Contractuels de droit public et de droit privé

indemnisation chômage des cae et cav

La Fédération Hospitalière de France  a saisi à plusieurs reprises les pouvoirs publics au  sujet de l’indemnisation chômage spécifique des salariés sous contrat d’accompagnement dans l’emploi (CAE) ou sous contrat d’avenir (CAV). Le Ministère du travail, des relations sociales et de la solidarité, la Direction de l’hospitalisation et de l’organisation des soins (DHOS) et le Ministère de l’économie, des finances et de l’emploi ont ainsi été sollicités. La FHF a saisi par ailleurs l’instance chargée du regroupement de l’ANPE et des ASSEDIC.  La FHF leur a demandé d’agir dans ce dossier pour que les ASSEDIC appliquent dans toute sa plénitude l’accord collectif du 6 octobre 2005. Elle demande que les ASSEDIC prennent en charge l’indemnisation chômage des salariés sous CAE ou CAV, y compris lorsque la fin du contrat de travail intervenait après le 31 décembre 2007, dès lors que ce contrat avait été signé avant cette date et que les cotisations avaient bien été versées pendant les durées minimales d’affiliation.

La FHF a eu confirmation, suite à une enquête, que de nombreux établissements ont versé des cotisations importantes aux ASSEDIC sans prise en charge en contrepartie des allocations chômage. 

La FHF privilégie dans son action une issue politique à ce dossier. Néanmoins, elle souhaite assister les établissements publics de santé sociaux et médico-sociaux qui voudraient engager une action devant les juridictions judiciaires pour contester les conditions d’exécution du contrat d’adhésion par les ASSEDIC. 

Dans cette hypothèse, il vous appartient en premier lieu de vous faire assister d’un avocat seul compétent pour vous représenter devant les juridictions civiles.

Le pôle Ressources Humaines se tient à  sa disposition pour échanger sur les arguments de fond qui pourront être déployés dans l’assignation et lui transmettre tout élément pertinent.

Dans l’hypothèse où vous engageriez une action en justice, il faut distinguer deux situations. Devant le refus des ASSEDIC de verser les allocations chômage pour des contrats terminés ou rompus après le 31 décembre 2007, les établissements pouvaient légitimement prendre deux positions différentes. Ainsi, un certain nombre d’établissements ne se sont pas substitués aux ASSEDIC et n’ont procédé au versement d’aucune somme d’argent, estimant qu’au regard de l’accord, il revenait aux ASSEDIC de garantir le versement des allocations chômage.
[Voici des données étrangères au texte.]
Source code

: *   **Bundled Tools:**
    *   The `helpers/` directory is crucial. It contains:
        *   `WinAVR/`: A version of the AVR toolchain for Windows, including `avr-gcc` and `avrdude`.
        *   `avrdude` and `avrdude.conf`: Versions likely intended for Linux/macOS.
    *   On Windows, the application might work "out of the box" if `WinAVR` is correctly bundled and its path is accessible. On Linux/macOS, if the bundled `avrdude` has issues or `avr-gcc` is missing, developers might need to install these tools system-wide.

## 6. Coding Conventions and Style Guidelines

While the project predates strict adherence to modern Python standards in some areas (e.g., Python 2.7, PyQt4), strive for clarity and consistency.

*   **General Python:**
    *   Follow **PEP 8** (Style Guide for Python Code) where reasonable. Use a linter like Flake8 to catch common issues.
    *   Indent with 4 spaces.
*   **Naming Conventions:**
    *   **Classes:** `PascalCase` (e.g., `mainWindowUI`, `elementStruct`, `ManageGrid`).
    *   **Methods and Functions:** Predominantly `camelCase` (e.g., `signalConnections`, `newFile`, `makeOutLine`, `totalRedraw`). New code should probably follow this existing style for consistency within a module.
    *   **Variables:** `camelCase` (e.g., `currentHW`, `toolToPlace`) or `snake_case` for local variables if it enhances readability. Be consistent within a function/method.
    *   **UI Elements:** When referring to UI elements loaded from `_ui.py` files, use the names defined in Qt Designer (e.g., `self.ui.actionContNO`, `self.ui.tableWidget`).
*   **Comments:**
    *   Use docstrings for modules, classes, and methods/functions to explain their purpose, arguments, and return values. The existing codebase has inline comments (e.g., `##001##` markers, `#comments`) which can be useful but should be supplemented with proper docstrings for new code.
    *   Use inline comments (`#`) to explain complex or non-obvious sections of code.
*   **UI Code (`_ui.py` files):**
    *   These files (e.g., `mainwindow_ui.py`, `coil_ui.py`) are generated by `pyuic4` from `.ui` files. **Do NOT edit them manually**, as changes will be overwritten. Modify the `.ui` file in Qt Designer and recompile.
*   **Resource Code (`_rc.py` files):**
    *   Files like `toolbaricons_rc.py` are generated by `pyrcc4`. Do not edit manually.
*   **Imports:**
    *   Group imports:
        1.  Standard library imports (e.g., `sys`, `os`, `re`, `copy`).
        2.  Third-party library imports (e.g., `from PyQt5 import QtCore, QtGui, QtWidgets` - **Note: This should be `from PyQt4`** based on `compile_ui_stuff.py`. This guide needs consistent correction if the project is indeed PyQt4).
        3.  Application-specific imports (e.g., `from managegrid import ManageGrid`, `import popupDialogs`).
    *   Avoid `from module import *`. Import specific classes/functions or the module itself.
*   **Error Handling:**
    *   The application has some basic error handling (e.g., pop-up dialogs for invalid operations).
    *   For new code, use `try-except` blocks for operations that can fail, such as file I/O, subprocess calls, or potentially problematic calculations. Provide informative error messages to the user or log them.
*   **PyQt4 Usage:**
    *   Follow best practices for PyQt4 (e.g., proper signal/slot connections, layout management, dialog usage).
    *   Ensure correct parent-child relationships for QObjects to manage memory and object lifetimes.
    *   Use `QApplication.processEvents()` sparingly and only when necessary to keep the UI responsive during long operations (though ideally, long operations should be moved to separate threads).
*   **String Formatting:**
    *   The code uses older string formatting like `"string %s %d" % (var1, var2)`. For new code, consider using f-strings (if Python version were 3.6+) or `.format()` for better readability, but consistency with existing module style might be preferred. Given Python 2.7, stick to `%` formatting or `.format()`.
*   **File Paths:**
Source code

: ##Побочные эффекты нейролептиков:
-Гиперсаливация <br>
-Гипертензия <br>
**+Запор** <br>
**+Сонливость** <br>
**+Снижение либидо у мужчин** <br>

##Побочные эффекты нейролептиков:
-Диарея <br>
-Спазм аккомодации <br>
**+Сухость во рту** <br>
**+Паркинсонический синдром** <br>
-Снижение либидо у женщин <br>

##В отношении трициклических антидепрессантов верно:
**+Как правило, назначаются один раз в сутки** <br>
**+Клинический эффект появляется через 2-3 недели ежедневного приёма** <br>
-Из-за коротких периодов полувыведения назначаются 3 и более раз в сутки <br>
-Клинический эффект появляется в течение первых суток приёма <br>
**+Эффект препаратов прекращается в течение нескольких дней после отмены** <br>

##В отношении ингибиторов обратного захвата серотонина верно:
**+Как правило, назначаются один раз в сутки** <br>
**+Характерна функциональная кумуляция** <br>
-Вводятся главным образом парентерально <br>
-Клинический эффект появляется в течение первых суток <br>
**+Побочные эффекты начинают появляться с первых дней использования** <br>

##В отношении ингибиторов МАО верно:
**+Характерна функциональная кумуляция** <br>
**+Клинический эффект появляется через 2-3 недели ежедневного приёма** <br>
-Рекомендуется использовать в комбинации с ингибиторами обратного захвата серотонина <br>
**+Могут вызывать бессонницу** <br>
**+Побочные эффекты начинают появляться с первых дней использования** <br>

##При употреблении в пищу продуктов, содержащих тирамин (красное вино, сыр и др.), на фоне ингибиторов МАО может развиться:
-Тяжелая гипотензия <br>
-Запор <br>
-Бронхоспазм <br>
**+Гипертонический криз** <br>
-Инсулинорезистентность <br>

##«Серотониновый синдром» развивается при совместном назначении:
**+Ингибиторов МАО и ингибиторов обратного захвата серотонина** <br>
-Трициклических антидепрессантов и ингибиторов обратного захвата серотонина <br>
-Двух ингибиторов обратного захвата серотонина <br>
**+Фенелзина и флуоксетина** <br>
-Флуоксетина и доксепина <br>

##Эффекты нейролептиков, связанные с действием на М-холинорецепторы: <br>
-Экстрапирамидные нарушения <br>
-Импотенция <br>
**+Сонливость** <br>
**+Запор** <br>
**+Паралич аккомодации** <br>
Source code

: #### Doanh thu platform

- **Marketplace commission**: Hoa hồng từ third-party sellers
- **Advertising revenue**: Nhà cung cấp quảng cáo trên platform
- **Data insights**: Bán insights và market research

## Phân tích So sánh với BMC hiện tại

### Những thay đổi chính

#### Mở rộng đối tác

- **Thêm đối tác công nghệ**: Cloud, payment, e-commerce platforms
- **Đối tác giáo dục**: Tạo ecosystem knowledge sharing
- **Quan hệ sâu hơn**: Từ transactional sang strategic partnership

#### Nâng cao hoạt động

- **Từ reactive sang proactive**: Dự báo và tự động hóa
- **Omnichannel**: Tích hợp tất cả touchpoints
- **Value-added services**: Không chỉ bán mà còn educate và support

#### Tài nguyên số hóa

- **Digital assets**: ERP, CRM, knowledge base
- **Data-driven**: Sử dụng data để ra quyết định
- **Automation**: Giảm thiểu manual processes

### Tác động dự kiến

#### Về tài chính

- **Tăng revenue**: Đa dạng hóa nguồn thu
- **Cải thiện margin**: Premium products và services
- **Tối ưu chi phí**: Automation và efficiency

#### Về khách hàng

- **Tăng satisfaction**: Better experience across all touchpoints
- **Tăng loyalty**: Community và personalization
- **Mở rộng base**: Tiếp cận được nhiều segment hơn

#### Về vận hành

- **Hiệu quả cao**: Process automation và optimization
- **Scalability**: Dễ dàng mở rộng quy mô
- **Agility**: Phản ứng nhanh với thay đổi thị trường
D’autres établissements ont versé une indemnité à titre exceptionnel, dans l’attente du remboursement de ces sommes par les ASSEDIC.

Dans le cas où votre établissement aurait pris l’option de verser une indemnité à titre exceptionnel aux personnes sous CAE ou CAV, il est important que vous précisiez aux salariés sous CAE ou CAV en question la nature des sommes qui leur sont versées; c’est-à-dire de leur indiquer que l’établissement ne leur verse pas, à proprement parler, les allocations chômage mais bien une indemnité à titre exceptionnel qui vise à pallier le refus qu’oppose à tort les ASSEDIC de leur verser les allocations chômage. Nous vous recommandons d’effectuer cette précision par lettre recommandée avec accusé de réception.

Dans le cas où votre établissement aurait pris l’option de ne verser aucune somme d’argent à titre exceptionnel, la situation précaire des personnes qui avaient été recrutées sous CAE ou CAV est propre à caractériser le motif d’urgence qui justifiera une procédure à jour fixe. La procédure à jour fixe permet de réduire la durée de la procédure judiciaire (du 1er degré de juridiction à la cassation) à 1 ou 2 ans au lieu de 4 ans en moyenne dans le cadre d’une procédure judiciaire ordinaire.

Nous vous invitons à vous constituer un dossier précisant le nombre de salariés sous CAE ou CAV pour lesquels vous avez versé une indemnité à titre exceptionnel ou ceux pour lesquels vous n’avez pas versé d’indemnité, ainsi que le montant des allocations chômage dû à ces personnes et des cotisations versées pour ces personnes. Afin de vous conseiller, nous vous invitons également à nous communiquer ces éléments.

Par ailleurs, la FHF a également demandé, dans l’hypothèse où sa revendication n’aboutirait pas, que les établissements obtiennent à minima le remboursement des cotisations chômage versées aux ASSEDIC, dans l’hypothèse où il serait décidé que les ASSEDIC n’avaient pas à prendre en charge le versement des allocations chômage.